Mindfulness is in. What began as a form of Buddhist meditation has now been picked up by the mainstream, with even the NHS recommending it as a treatment for mental health conditions. It seems like everyone and their gran is preaching the benefits of switching off and finding your inner peace. So qmunicate challenged 5 of our contributors to take a break from their stressful lives of lectures, essays and making the best magazine in Glasgow. Here they report back on the challenges and benefits of the latest craze in mental wellbeing.
I’ll be the first to admit that my brain can at times resemble of the more shocking episodes of Extreme Hoarders. As a self-confessed over thinker and worrier with no clear rhyme or reason for any aspect of my life, least of all my thoughts, the chance to fix all the constant befuddlement in only 10 days was too good to pass up. The cure-all, easy to follow solution – mindfulness. The pursuit of ‘mindfulness’ is growing in popularity, with numerous apps and programs springing up designed to help you make some sense of the foreign country of your mind. I volunteered myself as a human guinea pig in an attempt to add ‘functioning adult person’ to my CV.
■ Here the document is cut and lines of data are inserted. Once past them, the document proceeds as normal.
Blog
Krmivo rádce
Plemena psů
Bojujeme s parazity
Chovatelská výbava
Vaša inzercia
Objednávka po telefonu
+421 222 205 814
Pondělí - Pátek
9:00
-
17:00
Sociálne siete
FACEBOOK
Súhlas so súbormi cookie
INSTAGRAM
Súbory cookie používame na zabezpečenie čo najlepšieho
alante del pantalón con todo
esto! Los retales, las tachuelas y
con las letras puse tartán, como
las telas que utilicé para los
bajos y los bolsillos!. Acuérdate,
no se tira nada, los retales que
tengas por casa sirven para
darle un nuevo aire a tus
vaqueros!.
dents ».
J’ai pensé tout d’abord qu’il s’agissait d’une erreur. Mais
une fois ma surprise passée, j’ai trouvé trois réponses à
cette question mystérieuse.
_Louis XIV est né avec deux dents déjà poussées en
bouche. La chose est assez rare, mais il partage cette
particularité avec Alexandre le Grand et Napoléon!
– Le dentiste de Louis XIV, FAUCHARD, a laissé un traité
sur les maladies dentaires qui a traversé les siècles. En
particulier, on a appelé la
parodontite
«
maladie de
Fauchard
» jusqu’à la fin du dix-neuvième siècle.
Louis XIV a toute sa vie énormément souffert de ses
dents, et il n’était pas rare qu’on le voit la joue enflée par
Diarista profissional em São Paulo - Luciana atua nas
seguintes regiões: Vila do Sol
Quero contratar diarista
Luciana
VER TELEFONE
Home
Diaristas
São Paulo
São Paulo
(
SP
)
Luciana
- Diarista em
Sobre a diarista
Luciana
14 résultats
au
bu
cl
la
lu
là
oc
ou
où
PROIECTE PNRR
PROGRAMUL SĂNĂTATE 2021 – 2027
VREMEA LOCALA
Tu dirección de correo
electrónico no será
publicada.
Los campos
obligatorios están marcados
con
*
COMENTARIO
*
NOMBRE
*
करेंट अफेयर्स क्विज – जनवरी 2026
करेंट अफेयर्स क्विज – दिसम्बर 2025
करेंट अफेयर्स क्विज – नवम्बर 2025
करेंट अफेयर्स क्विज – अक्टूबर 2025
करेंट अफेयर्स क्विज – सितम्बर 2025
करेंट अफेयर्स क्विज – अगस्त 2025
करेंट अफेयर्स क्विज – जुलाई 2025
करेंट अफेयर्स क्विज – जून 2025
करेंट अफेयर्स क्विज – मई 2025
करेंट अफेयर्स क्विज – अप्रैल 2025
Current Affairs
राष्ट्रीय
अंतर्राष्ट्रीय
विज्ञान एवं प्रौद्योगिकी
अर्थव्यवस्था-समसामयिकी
I tried Headspace, an app that offers a free 10 day trial including one mindfulness session a day, lasting about 8-10 minutes. The whole idea, as far as I could gather, was to become more conscious of what happens in our noggins and not to engage in a futile fight against the hustle and bustle of our thoughts, but rather to learn how to handle them better. At least I think so – I made it to session 5. Between work for my classes, a part-time job, writing for this lovely magazine and an on-again off-again relationship with the sesh, it was easy to forget to do the session that day. Maybe if I had been more mindful I would have remembered…
The two times I actually followed the app’s instructions I relaxed to dangerous level that I hadn’t even known existed (what do ya mean not everyone is constantly just a little bit anxious?). I got so chill that accidentally relaxing my bladder was becoming a real concern. Afterwards I felt like I’d had a super rejuvenating nap, and vowed to keep going with the app until the end. Like every New Year’s resolution, this went out the window faster than piece from a twenty storey flat. Life got busy again, and somehow mindfulness slipped down the priority list to below catching up with the Great British Bake Off (r.i.p). Several times I ended up using the exercise to send me to sleep, which is not at all what it’s meant for, and actually made me resentful because I knew there’d be talking at the end which would wake me up again.
If I had had been in the right mind set to make a serious effort at this, things probably would have turned out differently. You never know, I might have become one of those annoying people who have their shit together seemingly effortlessly, and bang on about how you can too. When it comes down to it, it seems a completely non-scientific investigation into whether mindfulness works conducted purely out of curiosity on my part, and with absolutely zero belief that it could accomplish anything, might not be the best way to go about becoming mindful. Who knew?